Can LLMs use language at a human-like level?

written in python, llms, machine learning

Over the past two years, since the initial release of ChatGPT in November 2022, we’ve been in a hype cycle around large language models, or LLMs. Due to the very human “feeling” of LLM outputs, a lot of people have been convinced that these models are showing human-level abilities, or are even at the point of exceeding humans in certain skills. For example, when I asked ChatGPT-4 to write me a Shakespearean sonnet about the night sky, it came up with something the bard himself could have written:

Upon the velvet cloak of night’s embrace
The stars, like jewels, in the heavens dance
Their light, a silent song that spans the space,
A tapestry of fate and sweet romance

This degree of performance has taken almost everyone by surprise, even seasoned researchers in deep learning, and has led many people to start making outrageous claims about the degree of humanity these models actually possess. To put some actual science and research around these claims, I’m going to explore the evidence for and against LLMs showing human-level performance in this, and the next two blog posts in this series. In particular, I’m going to focus on three areas where the hype and misinformation about LLMs is particularly hot: language use, sentience and intelligence. In this first post, we’ll explore claims about language use, and why it’s likely that LLMs are not using language in the same way that humans do.

This and the other two blog posts in this series are based on a keynote I delivered at PyCon Italia this year, as well as a talk at NDC Oslo. If you also want to give the whole talk a watch, you can see it below.

How do humans learn language?

One of my favourite novels is 1984, by George Orwell. The novel centres on a man called Winston Smith, who lives in a totalitarian society in a superstate called Oceania, which is ruled by the Party and its leader, Big Brother. The Party has many ways of exerting control over its citizens, including monitoring, propaganda, and more psychological methods.

One of these psychological means of control is through language, and this is explained in one of the early scenes in the book.

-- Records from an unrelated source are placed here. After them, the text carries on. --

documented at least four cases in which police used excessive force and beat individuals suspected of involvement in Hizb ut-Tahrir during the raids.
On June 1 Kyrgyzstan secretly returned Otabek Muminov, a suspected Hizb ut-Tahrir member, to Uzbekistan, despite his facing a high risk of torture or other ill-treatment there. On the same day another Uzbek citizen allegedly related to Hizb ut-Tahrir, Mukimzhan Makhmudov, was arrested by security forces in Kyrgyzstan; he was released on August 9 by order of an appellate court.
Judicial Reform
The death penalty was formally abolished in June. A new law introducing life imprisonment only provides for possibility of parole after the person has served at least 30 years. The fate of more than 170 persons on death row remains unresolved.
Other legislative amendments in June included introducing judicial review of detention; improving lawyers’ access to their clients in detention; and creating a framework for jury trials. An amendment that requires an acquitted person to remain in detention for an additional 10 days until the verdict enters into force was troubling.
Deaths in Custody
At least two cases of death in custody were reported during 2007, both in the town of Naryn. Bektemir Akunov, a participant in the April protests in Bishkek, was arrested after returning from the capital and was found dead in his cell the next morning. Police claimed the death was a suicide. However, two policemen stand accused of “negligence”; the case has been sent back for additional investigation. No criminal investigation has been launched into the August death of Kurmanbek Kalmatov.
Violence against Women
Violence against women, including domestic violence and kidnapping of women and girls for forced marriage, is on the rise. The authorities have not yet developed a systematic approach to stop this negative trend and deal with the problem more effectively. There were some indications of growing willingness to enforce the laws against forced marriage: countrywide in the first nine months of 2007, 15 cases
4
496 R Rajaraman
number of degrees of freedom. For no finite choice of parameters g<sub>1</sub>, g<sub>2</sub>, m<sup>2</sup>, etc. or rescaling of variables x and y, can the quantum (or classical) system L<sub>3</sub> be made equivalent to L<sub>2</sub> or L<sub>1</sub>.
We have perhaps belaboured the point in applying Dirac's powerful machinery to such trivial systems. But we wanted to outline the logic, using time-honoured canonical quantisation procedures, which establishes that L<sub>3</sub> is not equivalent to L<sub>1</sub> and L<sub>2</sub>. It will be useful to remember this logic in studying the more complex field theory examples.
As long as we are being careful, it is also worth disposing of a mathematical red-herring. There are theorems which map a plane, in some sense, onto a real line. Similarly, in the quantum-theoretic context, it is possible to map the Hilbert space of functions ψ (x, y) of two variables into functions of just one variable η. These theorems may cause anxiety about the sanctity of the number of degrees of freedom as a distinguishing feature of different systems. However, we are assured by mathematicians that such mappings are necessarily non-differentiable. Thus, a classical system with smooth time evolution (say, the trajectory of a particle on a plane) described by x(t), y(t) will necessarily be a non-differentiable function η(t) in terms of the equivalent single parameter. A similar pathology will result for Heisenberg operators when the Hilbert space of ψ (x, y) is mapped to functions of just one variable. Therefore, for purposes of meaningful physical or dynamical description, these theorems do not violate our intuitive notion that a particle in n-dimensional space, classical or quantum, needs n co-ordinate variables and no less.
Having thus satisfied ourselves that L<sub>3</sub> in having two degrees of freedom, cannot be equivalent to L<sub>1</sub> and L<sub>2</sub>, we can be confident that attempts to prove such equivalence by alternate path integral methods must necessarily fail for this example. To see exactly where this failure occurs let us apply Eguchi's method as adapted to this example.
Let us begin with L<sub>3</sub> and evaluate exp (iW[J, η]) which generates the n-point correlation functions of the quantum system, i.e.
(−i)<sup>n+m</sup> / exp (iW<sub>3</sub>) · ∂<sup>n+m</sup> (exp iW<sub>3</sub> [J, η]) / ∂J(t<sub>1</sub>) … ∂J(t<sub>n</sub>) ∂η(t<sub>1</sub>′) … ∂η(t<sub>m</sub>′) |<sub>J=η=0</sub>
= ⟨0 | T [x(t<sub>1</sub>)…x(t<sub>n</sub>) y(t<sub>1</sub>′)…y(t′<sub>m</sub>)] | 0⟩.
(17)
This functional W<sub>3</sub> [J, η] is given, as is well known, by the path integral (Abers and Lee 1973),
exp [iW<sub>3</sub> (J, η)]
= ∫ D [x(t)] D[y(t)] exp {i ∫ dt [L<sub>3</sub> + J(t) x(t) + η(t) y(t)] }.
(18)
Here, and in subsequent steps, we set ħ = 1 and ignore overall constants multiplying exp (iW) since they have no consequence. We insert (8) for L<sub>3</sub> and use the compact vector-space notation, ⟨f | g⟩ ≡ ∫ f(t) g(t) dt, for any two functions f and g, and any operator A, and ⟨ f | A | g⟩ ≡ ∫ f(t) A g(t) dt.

Winston enters the canteen at this work, and sits with a man called Syme. Syme’s job is to work on developing a language called NewSpeak, the official language of Oceania. When conversing with Syme about his progress on the latest dictionary, we learn more about this language.

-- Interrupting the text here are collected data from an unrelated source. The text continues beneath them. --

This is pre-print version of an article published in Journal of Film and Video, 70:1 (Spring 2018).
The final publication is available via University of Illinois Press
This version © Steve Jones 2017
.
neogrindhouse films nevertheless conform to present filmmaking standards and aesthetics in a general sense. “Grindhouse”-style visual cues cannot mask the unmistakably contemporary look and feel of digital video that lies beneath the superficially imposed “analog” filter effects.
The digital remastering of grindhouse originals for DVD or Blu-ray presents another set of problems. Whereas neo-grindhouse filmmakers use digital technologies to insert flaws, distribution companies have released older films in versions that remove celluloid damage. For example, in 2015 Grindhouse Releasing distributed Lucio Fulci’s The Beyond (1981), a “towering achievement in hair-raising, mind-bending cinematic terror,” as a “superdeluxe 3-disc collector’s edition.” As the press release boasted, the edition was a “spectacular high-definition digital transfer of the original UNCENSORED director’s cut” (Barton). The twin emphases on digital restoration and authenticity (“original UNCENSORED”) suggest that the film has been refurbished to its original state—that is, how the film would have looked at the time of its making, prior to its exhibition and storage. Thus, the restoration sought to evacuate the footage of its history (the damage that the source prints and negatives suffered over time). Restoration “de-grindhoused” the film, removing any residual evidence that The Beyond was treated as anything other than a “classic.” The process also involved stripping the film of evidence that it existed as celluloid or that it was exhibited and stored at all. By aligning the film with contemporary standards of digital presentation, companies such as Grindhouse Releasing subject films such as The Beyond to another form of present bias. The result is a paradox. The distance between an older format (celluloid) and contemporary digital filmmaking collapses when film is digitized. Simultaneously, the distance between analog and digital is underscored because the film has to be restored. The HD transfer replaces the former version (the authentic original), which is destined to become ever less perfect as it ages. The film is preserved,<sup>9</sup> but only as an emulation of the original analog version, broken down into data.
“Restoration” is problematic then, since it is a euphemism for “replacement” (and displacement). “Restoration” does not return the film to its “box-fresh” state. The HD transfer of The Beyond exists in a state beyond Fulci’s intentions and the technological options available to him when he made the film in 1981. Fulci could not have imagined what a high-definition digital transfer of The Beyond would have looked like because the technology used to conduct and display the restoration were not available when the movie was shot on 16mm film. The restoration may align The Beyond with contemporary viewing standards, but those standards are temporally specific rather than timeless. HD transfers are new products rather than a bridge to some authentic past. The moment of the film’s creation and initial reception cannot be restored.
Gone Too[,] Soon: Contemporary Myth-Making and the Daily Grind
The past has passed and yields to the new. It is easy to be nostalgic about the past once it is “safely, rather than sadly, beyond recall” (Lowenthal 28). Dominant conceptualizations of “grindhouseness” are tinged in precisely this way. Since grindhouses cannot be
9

Don’t you see that the whole aim of NewSpeak is to narrow the range of thought? In the end, we shall make thoughtcrime impossible, because there will be no words in which to express it. Every concept that can ever be needed, will be expressed by exactly one word, with its meaning rigidly defined and all subsidiary meanings rubbed out and forgotten.

The aim of NewSpeak as a language is to make rebellion impossible, by stripping from people the ability to represent undesirable thoughts. By reducing words down to a single-state approved meaning, the Party aims to take away the tools for people to think in a way that the party does not approve of.

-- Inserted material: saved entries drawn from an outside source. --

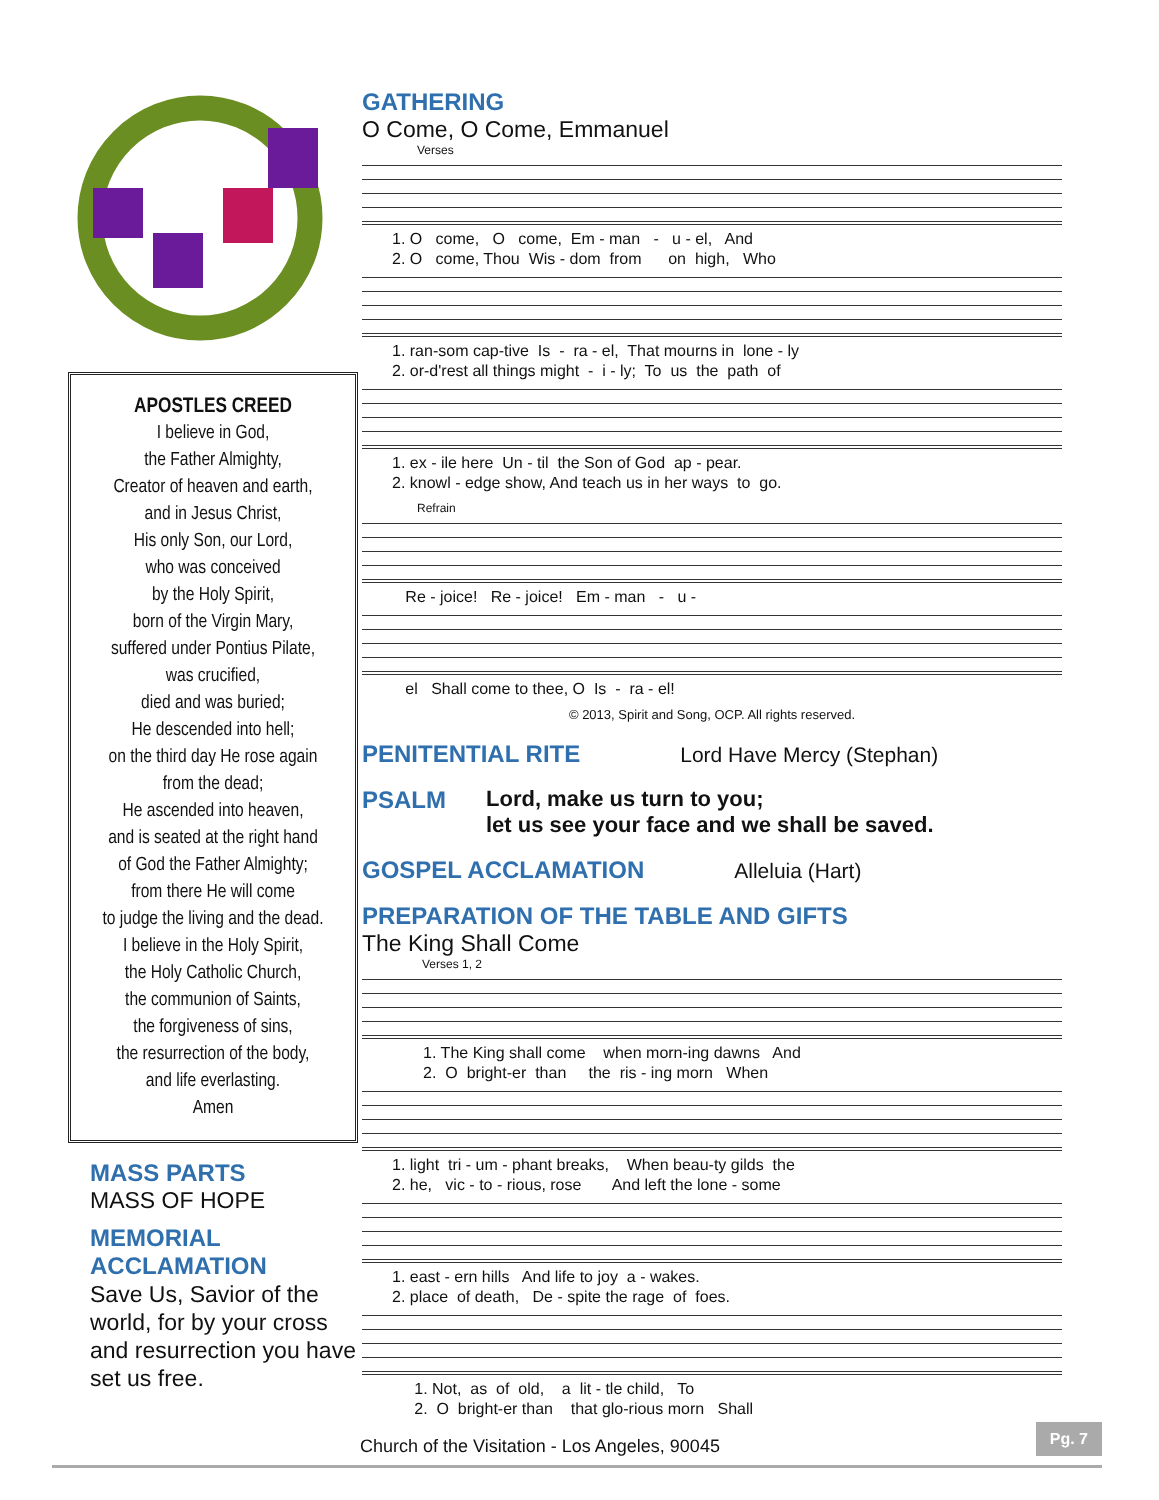APOSTLES CREED
I believe in God,
the Father Almighty,
Creator of heaven and earth,
and in Jesus Christ,
His only Son, our Lord,
who was conceived
by the Holy Spirit,
born of the Virgin Mary,
suffered under Pontius Pilate,
was crucified,
died and was buried;
He descended into hell;
on the third day He rose again
from the dead;
He ascended into heaven,
and is seated at the right hand
of God the Father Almighty;
from there He will come
to judge the living and the dead.
I believe in the Holy Spirit,
the Holy Catholic Church,
the communion of Saints,
the forgiveness of sins,
the resurrection of the body,
and life everlasting.
Amen
MASS PARTS
MASS OF HOPE
MEMORIAL
ACCLAMATION
Save Us, Savior of the world, for by your cross and resurrection you have set us free.
GATHERING
O Come, O Come, Emmanuel
Verses
1. O come, O come, Em - man - u - el, And 2. O come, Thou Wis - dom from on high, Who
1. ran-som cap-tive Is - ra - el, That mourns in lone - ly 2. or-d'rest all things might - i - ly; To us the path of
1. ex - ile here Un - til the Son of God ap - pear. 2. knowl - edge show, And teach us in her ways to go.
Refrain
Re - joice! Re - joice! Em - man - u -
el Shall come to thee, O Is - ra - el!
© 2013, Spirit and Song, OCP. All rights reserved.
PENITENTIAL RITE Lord Have Mercy (Stephan)
PSALM Lord, make us turn to you;
let us see your face and we shall be saved.
GOSPEL ACCLAMATION Alleluia (Hart)
PREPARATION OF THE TABLE AND GIFTS
The King Shall Come
Verses 1, 2
1. The King shall come when morn-ing dawns And 2. O bright-er than the ris - ing morn When
1. light tri - um - phant breaks, When beau-ty gilds the 2. he, vic - to - rious, rose And left the lone - some
1. east - ern hills And life to joy a - wakes. 2. place of death, De - spite the rage of foes.
1. Not, as of old, a lit - tle child, To 2. O bright-er than that glo-rious morn Shall
Church of the Visitation - Los Angeles, 90045
Pg. 7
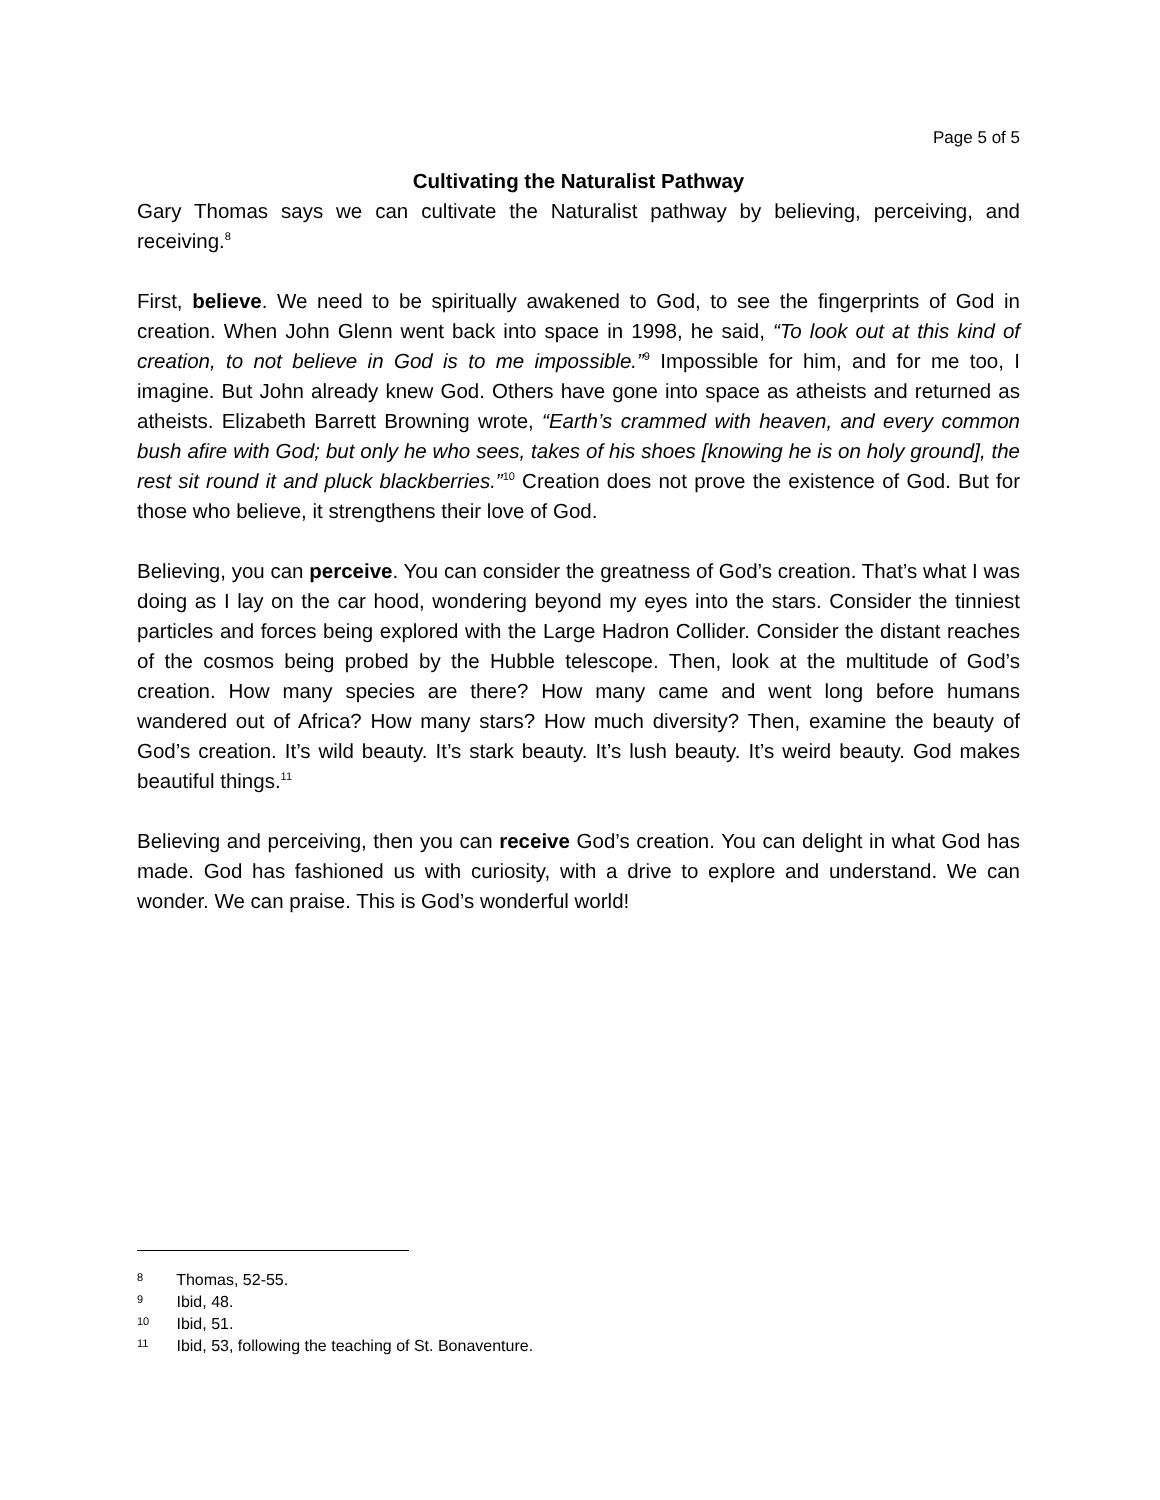Page 5 of 5
Cultivating the Naturalist Pathway
Gary Thomas says we can cultivate the Naturalist pathway by believing, perceiving, and receiving.<sup>8</sup>
First, believe. We need to be spiritually awakened to God, to see the fingerprints of God in creation. When John Glenn went back into space in 1998, he said, “To look out at this kind of creation, to not believe in God is to me impossible.”<sup>9</sup> Impossible for him, and for me too, I imagine. But John already knew God. Others have gone into space as atheists and returned as atheists. Elizabeth Barrett Browning wrote, “Earth’s crammed with heaven, and every common bush afire with God; but only he who sees, takes of his shoes [knowing he is on holy ground], the rest sit round it and pluck blackberries.”<sup>10</sup> Creation does not prove the existence of God. But for those who believe, it strengthens their love of God.
Believing, you can perceive. You can consider the greatness of God’s creation. That’s what I was doing as I lay on the car hood, wondering beyond my eyes into the stars. Consider the tinniest particles and forces being explored with the Large Hadron Collider. Consider the distant reaches of the cosmos being probed by the Hubble telescope. Then, look at the multitude of God’s creation. How many species are there? How many came and went long before humans wandered out of Africa? How many stars? How much diversity? Then, examine the beauty of God’s creation. It’s wild beauty. It’s stark beauty. It’s lush beauty. It’s weird beauty. God makes beautiful things.<sup>11</sup>
Believing and perceiving, then you can receive God’s creation. You can delight in what God has made. God has fashioned us with curiosity, with a drive to explore and understand. We can wonder. We can praise. This is God’s wonderful world!
8 Thomas, 52-55.
9 Ibid, 48.
10 Ibid, 51.
11 Ibid, 53, following the teaching of St. Bonaventure.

The key word here for our understanding of language is meaning. The meaning of a word is the objects, or situations, in the world that it describes. A word having a meaning implies that it maps to some sort of cognitive representation we have of the thing it describes. It also implies that the meaning of the word is grounded in our environment, in fact, in the environment we share with others who use the same language as us.

To make this a bit more concrete, let’s think of how complex our mental representations are of a single word: almond. When we hear the word almond, we have a lot of sensory and emotional associations. We might have a concept of how delicious they taste, visions of almond trees in sunny California, the nostalgia of eating marzipan at Christmas, or even a sense of fear or caution if we have an allergy. These are complex, multifaceted representations that all go into our sense of meaning of the word almond and how it is grounded in our environment.

We can see how words acquire their meanings through the way that children learn language. Children don’t just sit in front of a TV or radio and pick up language this way. Instead, they receive social queues from those around them, by having words associated with physical objects in the real world, or by using them as part of social interactions. The language we speak also seems to influence how we can encode meaning. Like with Orwell’s NewSpeak, the things that people can think about do appear to be restricted by the words they have available. There is a nice little example of this when comparing English and Korean. All children are born with a sensitivity to how tightly contained objects are within other objects. For example, a pencil in a basket is loosely contained, whereas one within a pencil-sized box is tightly contained. By around three years old, English-speaking children lose this sensitivity, as we English-speakers don’t have any words to express this. Korean does, however, so Korean children (and then adults) remains sensitive to these relationships between objects.

As you can see, meaning is created alongside language learning in humans, in an active process of engaging with the world and using the words we have available to describe what we encounter.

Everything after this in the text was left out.